All Portland police officers are barred from working together with federal officers under new policies the City Council passed late July 22.
The resolutions state that any member of the Portland Police Bureau who “provides, requests, or willingly receives operational support from militarized federal forces” will face disciplinary measures. They also block police from using force against or arresting journalists or legal observers.
Unanimously passed by Commissioners Chloe Eudaly, Ted Wheeler, Amanda Fritz, and Jo Ann Hardesty, the new rules went into effect immediately.
Wheeler, the citys mayor and police commissioner, said after the vote that he was proud to cosponsor the resolutions, “affirming that Portland will not coordinate with federal troops occupying our city, and that journalists will not be targeted.”
The mayor later in the day joined a crowd that included rioters attacking the Mark O. Hatfield Courthouse, a federal building.
The Portland Police Association, a police union, and the bureau didnt respond to requests for comment on the resolutions.
Acting Homeland Security Secretary Chad Wolf said in a statement that the decision to stop cooperation with federal law enforcement was “dangerous” and “irresponsible” and called local and state leaders to denounce the action.
Portlands governmental system has a group of commissioners on the City Council, each with a different role. All the current commissioners are Democrats.
Eudaly and Hardesty claimed that demonstrators gathering each night have been peaceful, despite video evidence and photographs showing the groups have each night engaged in criminal conduct before federal officers respond. They also said federal officers are using disproportionate force. At least one federal officer is under investigation.
“It is really clear that we as a council must take a strong stand against Portland Police Bureau collaborating and cooperating with this federal goon squad that has been sent to Portland to stymie people who are demanding changes in our policing efforts,” Hardesty said during the council hearing.
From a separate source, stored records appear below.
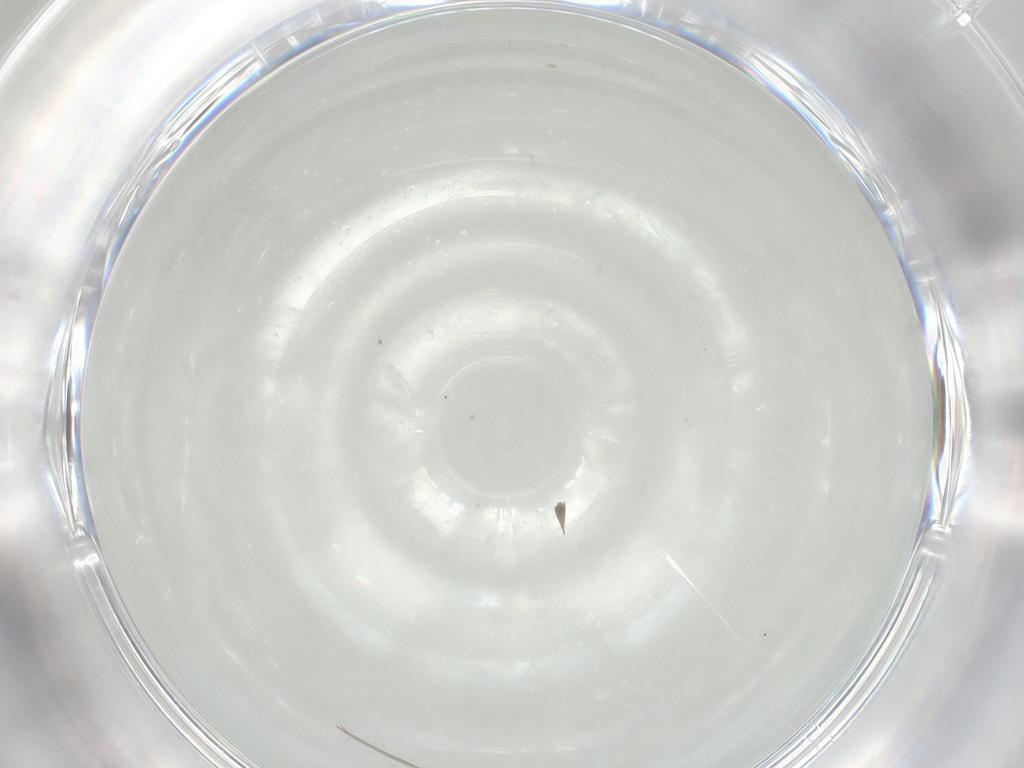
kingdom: Animalia
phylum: Arthropoda
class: Insecta
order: Diptera
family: Cecidomyiidae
During a separate virtual event on July 22, Hardesty claimed that the bureau has been sending “saboteurs and provocateurs,” who set fires and commit crimes that lead to a response against “peaceful crowds.” Hours later, she issued an apology for spreading “unfounded claims and misinformation.”
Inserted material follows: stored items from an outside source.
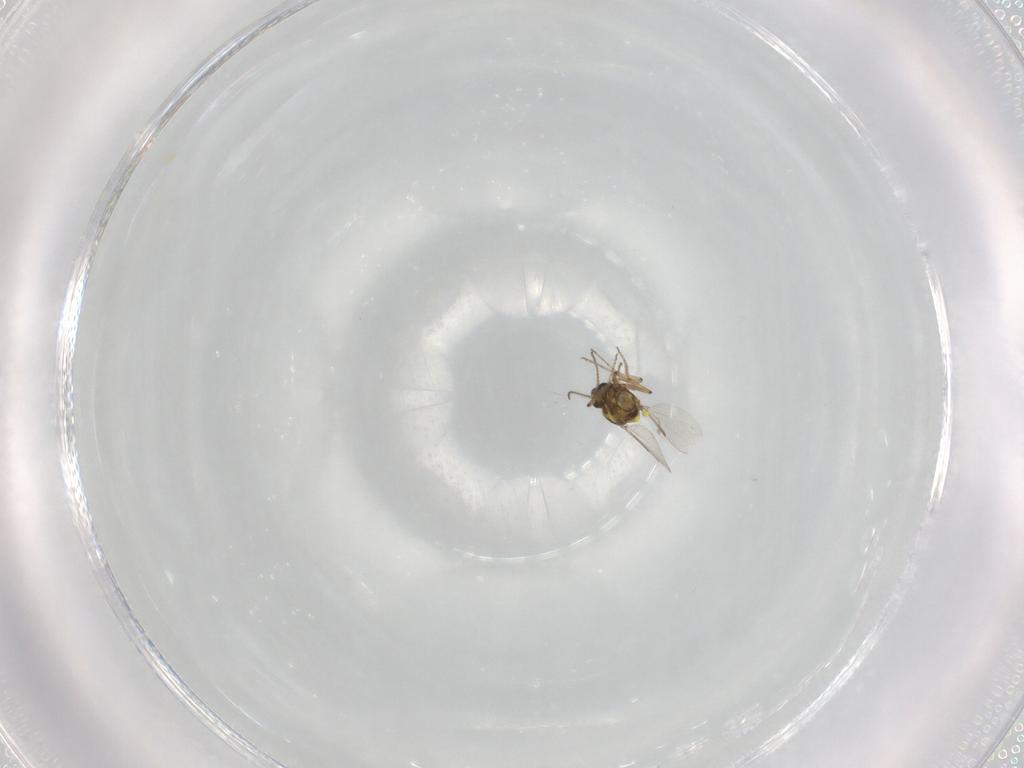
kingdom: Animalia
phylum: Arthropoda
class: Insecta
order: Diptera
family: Ceratopogonidae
Hardesty is attempting to wrest control of Portland police from Wheeler, who has so far resisted those efforts. She released a plan this month that calls for defunding the police.
The City Council has placed limitations on the police force, including limiting the use of tear gas and other crowd control munitions. Federal officers are under no such restrictions. Wheeler has called on them to abide by them.
The Trump administration sent federal assets to Oregons largest city on July 4 after rioters attacked the courthouse.
Acting Homeland Security Chad Wolf told reporters at the White House on July 22 that Portland has seen nearly two months of “coordinated violent attacks by anarchists against a federal courthouse and federal law enforcement officials sworn to protect it.”
The secretary has said the federal government doesnt need an invitation from cities to protect federal property. He has also asserted that a surge in federal assets to Portland wouldnt have been necessary if local law enforcement officers were doing their job.
Portland Police Chief Chuck Lovell told reporters last week that his officers at times would take action near federal officers but neither group directed the actions of the other.